Not to derail, but: This is what makes the loss of SB 827 in California yesterday so tragic (Proposed big density zoning boosts along transit lines and bus routes, including reduced parking minimums). Incredibly, when you scrolled deep into the twitter debates, some people thought the reduced parking was the most egregious part of the bill.
 
This is the type of project that, if allowed everywhere, would solve the housing crisis. Note that the cost is 7 million - ~280k in construction costs per unit. Not having to build parking makes it much easier to build affordable.

280k per unit is still a lot, when you factor in these are smallish one bedrooms that are almost like studios. Doesn't seem like these would be big enough to double up on.
 
Not to derail, but: This is what makes the loss of SB 827 in California yesterday so tragic (Proposed big density zoning boosts along transit lines and bus routes, including reduced parking minimums). Incredibly, when you scrolled deep into the twitter debates, some people thought the reduced parking was the most egregious part of the bill.


Californians are all for the environment....unless it interferes with their lifestyle.
 
Yep definitively Southie.

According to google maps the boundary between the 2 neighborhoods is I-93. That seems about right. But I've never seen Andrew referred to as Dorchester even though it's close to the border.

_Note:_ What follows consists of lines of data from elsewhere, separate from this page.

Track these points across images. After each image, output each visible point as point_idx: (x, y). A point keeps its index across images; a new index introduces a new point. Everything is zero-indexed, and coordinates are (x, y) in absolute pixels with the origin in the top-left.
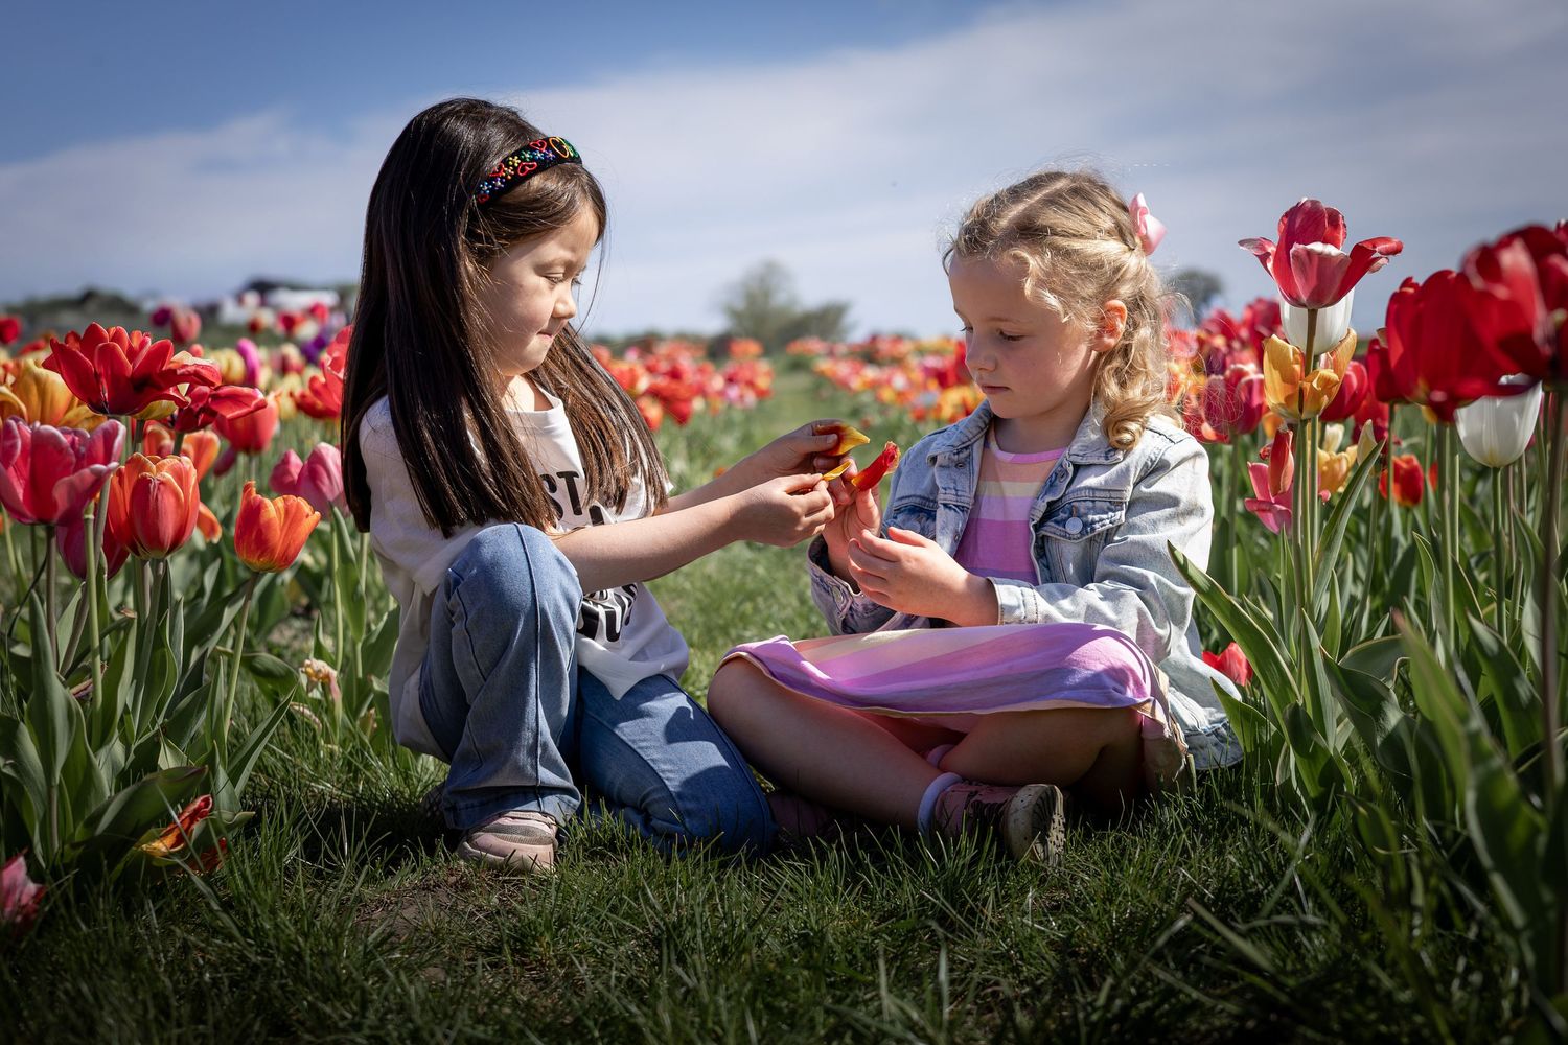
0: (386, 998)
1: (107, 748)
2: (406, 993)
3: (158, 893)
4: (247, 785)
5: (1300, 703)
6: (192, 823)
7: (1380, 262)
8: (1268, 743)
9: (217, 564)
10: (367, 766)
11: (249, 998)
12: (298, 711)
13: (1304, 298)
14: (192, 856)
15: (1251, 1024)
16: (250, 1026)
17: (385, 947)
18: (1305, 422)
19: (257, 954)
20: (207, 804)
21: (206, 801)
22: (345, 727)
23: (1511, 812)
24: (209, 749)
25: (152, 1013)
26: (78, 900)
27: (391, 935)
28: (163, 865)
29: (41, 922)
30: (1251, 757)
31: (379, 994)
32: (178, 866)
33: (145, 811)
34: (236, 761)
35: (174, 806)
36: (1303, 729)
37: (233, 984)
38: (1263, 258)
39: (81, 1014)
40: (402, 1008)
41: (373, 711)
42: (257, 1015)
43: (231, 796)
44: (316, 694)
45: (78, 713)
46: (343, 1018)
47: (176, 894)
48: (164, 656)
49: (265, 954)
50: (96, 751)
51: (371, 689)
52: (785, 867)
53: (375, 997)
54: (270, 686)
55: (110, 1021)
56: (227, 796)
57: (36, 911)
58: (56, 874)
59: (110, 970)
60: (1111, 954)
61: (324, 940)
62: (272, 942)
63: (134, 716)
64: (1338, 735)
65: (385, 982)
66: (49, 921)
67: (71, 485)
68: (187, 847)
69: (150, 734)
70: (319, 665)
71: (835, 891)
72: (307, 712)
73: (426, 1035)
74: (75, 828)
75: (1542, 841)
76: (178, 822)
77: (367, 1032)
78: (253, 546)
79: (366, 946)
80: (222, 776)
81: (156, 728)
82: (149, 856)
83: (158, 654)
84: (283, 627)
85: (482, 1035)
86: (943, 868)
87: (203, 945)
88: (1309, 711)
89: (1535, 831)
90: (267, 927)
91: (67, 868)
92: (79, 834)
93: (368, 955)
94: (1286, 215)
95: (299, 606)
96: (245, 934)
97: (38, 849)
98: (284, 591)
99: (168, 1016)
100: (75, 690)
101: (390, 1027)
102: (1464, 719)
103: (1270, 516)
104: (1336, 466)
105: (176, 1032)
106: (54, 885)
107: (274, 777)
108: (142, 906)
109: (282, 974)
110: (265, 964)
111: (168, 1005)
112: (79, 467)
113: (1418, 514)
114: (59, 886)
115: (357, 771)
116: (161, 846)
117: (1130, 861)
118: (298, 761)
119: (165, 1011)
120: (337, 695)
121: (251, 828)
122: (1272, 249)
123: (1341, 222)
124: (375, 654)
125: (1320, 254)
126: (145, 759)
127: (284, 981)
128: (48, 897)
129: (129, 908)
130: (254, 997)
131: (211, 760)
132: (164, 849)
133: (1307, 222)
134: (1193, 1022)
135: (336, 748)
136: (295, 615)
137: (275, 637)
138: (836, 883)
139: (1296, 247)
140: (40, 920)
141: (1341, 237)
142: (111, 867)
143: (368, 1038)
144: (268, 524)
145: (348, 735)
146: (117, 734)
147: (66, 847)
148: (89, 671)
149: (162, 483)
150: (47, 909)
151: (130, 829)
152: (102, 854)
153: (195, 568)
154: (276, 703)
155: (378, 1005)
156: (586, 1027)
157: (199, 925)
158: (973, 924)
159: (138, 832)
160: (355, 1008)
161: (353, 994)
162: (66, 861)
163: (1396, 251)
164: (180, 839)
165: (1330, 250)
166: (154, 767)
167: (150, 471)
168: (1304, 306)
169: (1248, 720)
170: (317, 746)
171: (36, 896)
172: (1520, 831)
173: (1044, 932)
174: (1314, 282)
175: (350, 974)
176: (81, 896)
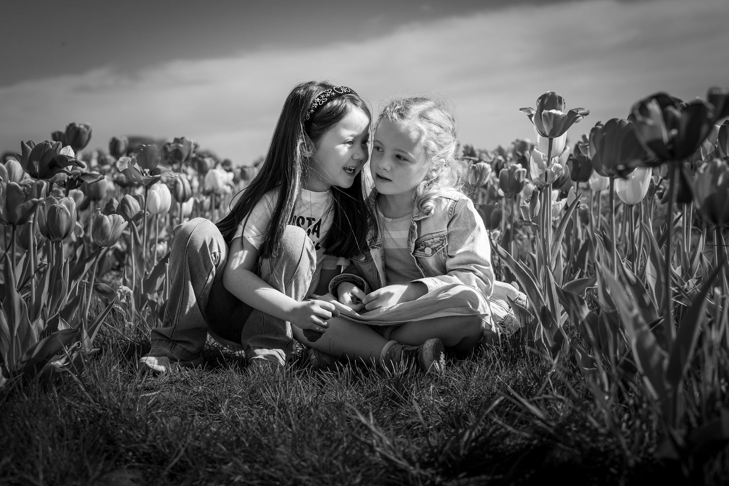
0: (156, 429)
1: (36, 321)
2: (165, 426)
3: (58, 383)
4: (95, 339)
5: (546, 305)
6: (72, 353)
7: (580, 118)
8: (531, 323)
9: (82, 247)
10: (145, 331)
11: (97, 428)
12: (116, 308)
13: (547, 134)
14: (73, 367)
15: (535, 442)
16: (98, 440)
17: (155, 407)
18: (547, 186)
19: (101, 410)
20: (79, 346)
21: (79, 344)
22: (135, 315)
23: (652, 350)
24: (80, 322)
25: (56, 435)
26: (24, 386)
27: (158, 402)
28: (60, 371)
29: (8, 395)
30: (525, 329)
31: (153, 427)
32: (67, 371)
33: (53, 348)
34: (91, 327)
35: (65, 346)
36: (547, 316)
37: (91, 422)
38: (530, 116)
39: (26, 434)
40: (163, 433)
41: (147, 308)
42: (101, 436)
43: (89, 343)
44: (124, 301)
45: (25, 305)
46: (138, 437)
47: (65, 384)
48: (61, 283)
49: (104, 409)
50: (32, 322)
51: (147, 299)
52: (325, 375)
53: (152, 429)
54: (104, 297)
55: (38, 437)
56: (87, 342)
57: (6, 390)
58: (15, 375)
59: (38, 415)
60: (468, 412)
61: (129, 403)
62: (106, 404)
63: (48, 308)
64: (561, 319)
65: (156, 422)
66: (11, 395)
67: (23, 208)
68: (71, 363)
69: (54, 316)
70: (125, 288)
71: (347, 385)
72: (120, 308)
73: (174, 445)
74: (23, 355)
75: (666, 362)
76: (67, 352)
77: (148, 443)
78: (99, 236)
79: (147, 406)
80: (85, 334)
81: (57, 313)
82: (54, 367)
83: (58, 281)
84: (108, 274)
85: (198, 445)
86: (393, 375)
87: (78, 405)
88: (549, 309)
89: (662, 358)
90: (105, 398)
91: (19, 372)
92: (24, 357)
93: (149, 410)
94: (540, 98)
95: (115, 265)
96: (95, 401)
97: (7, 364)
98: (109, 259)
99: (62, 436)
100: (23, 296)
101: (159, 441)
102: (631, 309)
103: (530, 227)
104: (557, 207)
105: (66, 443)
106: (14, 379)
107: (106, 335)
108: (51, 389)
109: (111, 418)
110: (104, 414)
111: (63, 431)
112: (26, 200)
113: (588, 228)
114: (16, 379)
115: (141, 333)
116: (59, 363)
117: (474, 372)
118: (116, 329)
119: (62, 434)
120: (133, 301)
121: (97, 356)
122: (534, 112)
123: (563, 101)
124: (149, 284)
125: (555, 114)
126: (52, 326)
127: (112, 421)
128: (11, 384)
129: (45, 389)
130: (99, 428)
131: (81, 326)
132: (60, 364)
133: (549, 101)
134: (507, 441)
135: (132, 324)
136: (113, 269)
137: (105, 278)
138: (347, 382)
139: (545, 111)
140: (7, 394)
141: (563, 108)
142: (38, 372)
143: (149, 446)
144: (106, 226)
145: (137, 318)
146: (40, 316)
147: (19, 363)
148: (29, 288)
149: (61, 208)
150: (11, 389)
151: (46, 356)
152: (35, 366)
153: (72, 249)
154: (107, 305)
155: (153, 432)
156: (242, 441)
157: (76, 397)
158: (407, 399)
159: (49, 357)
160: (143, 433)
161: (142, 427)
162: (19, 369)
163: (586, 114)
164: (67, 360)
165: (559, 113)
166: (56, 330)
167: (56, 203)
168: (547, 136)
169: (522, 313)
170: (124, 323)
171: (6, 384)
172: (655, 358)
173: (438, 403)
174: (551, 126)
175: (141, 418)
176: (25, 384)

I’d say Andrew is pretty border zone-y but most people today would probably put it in South Boston but on the margin of Dorchester. The boundaries of neighborhoods on Boston, as much as people fight and quibble over them, are actually defined in a pretty arbitrary manner. Show me your garbage collection map, your police map, your neighborhood committee map... none of these are “real” or “official” since the land and definitions of the neighborhoods never correlated with a government body, or if it did, the definition and boundaries shifted too many tones over the years. As for what google maps shows - those are complete BS and have all sorts of made up neighborhoods (Brookline has "Emerson Gardens" which is probably invented by a real estate company; Roslindale has "Centre South", also made up).

Technically, the entire Back Bay, despite being underwater, once was part of Roxbury. And even in the 70s, Longwood was part of Roxbury and hadn’t gotten rebranded as its own thing. Ditto Mission Hill, which is part of Roxbury yet is often sold by realtors as being a split off of Jamaica Plain. The only “real” neighborhood borders are the ones between Rox, Dorchester, and Boston. The caveat is that Dorchester was annexed piece by piece until they took the main body of it in 1869. The 1829 map of Boston clearly has Andrew Square in Dorchester, but by 1868, one year before full annexation, the strip of northern Dorchester had already been taken into South Boston. In the end, despite people loving to argue over territories, in the absence of any municipal definition in a meaningful sense, I think the boundaries of neighborhoods - like all definitions - only hold to what people of the present think they are. And what the neighborhood committee or BRA designates as one neighborhood doesn't necessarily correspond to people's opinions.

This survey, which many people on here have probably already seen, shows how there are parts of every neighborhood that are “definitely“ one neighborhood and not another, but how the border zones are defined differently by different people... it is also not surprising to note that neighborhoods such as Mattapan, Dorchester and Roxbury have proportionally much smaller consensus zones, probably reflective of the demographic who took the survey. Would be a VERY interesting survey to repeat and collect demographic variables, hometowns and current residences.

So, should this project be moved to Southie???


Back to not bloviating on AB: Boston has so many intersections with good opportunities for flatiron-type buildings, but a lot of the triangles are occupied by parking lots in front of 711's or Dunkin Donuts. Glad to see this project. There was a good one in Everett Square (which is in what neighborhood?) a few years back.